🤖 AI Summary
This work investigates whether Decision Transformer (DT) universally outperforms conventional MLP-based methods in offline reinforcement learning—particularly under sparse-reward settings. We conduct systematic evaluations on the Robomimic and D4RL benchmarks, comparing DT against supervised behavior cloning variants—including filtered behavior cloning (FBC)—and value-based approaches such as conservative Q-learning (CQL). Our results show that, on sparse-reward tasks, lightweight FBC matches or exceeds DT’s performance while requiring significantly less training time and fewer environment interactions. These findings challenge the prevailing assumption that DT is inherently well-suited for offline RL, revealing that sequence modeling does not necessarily confer advantages and may instead introduce redundant computation and optimization difficulties. The core contribution is an empirical demonstration that carefully designed supervised behavior cloning strategies can effectively replace transformer architectures in typical sparse-reward offline RL scenarios—providing critical evidence and a parsimony-oriented guideline for model selection.
📝 Abstract
In recent years, extensive work has explored the application of the Transformer architecture to reinforcement learning problems. Among these, Decision Transformer (DT) has gained particular attention in the context of offline reinforcement learning due to its ability to frame return-conditioned policy learning as a sequence modeling task. Most recently, Bhargava et al. (2024) provided a systematic comparison of DT with more conventional MLP-based offline RL algorithms, including Behavior Cloning (BC) and Conservative Q-Learning (CQL), and claimed that DT exhibits superior performance in sparse-reward and low-quality data settings.
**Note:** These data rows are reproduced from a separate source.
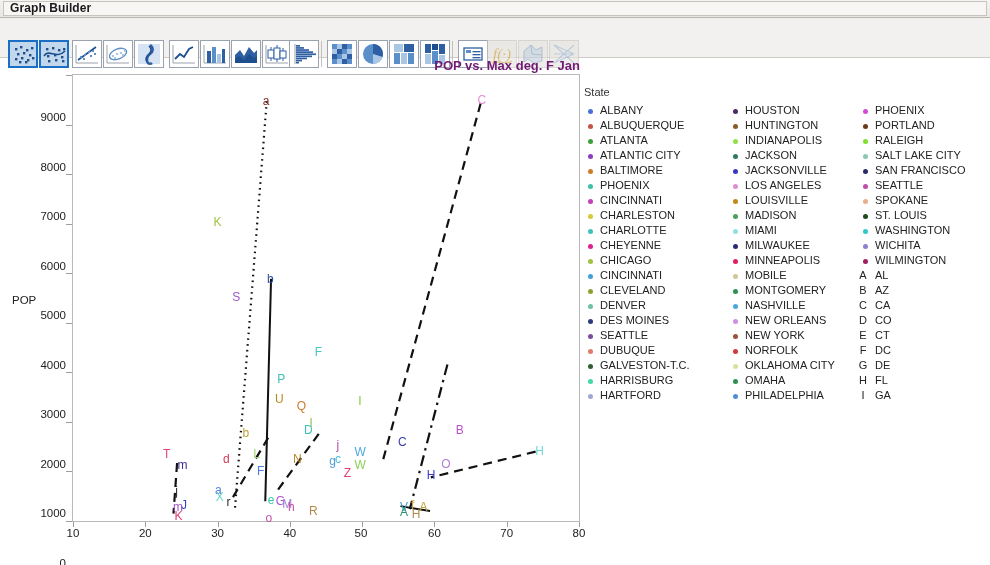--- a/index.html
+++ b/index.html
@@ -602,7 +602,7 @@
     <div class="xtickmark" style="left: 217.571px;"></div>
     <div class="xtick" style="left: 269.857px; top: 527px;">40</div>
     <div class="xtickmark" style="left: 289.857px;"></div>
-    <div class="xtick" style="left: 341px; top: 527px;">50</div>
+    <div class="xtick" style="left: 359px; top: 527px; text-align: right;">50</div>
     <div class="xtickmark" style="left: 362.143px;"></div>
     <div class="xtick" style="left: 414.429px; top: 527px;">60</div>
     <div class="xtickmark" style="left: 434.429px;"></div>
In this paper, through experimentation on robotic manipulation tasks (Robomimic) and locomotion benchmarks (D4RL), we show that MLP-based Filtered Behavior Cloning (FBC) achieves competitive or superior performance compared to DT in sparse-reward environments. FBC simply filters out low-performing trajectories from the dataset and then performs ordinary behavior cloning on the filtered dataset. FBC is not only very straightforward, but it also requires less training data and is computationally more efficient. The results therefore suggest that DT is not preferable for sparse-reward environments. From prior work, arguably, DT is also not preferable for dense-reward environments. Thus, we pose the question: Is DT ever preferable?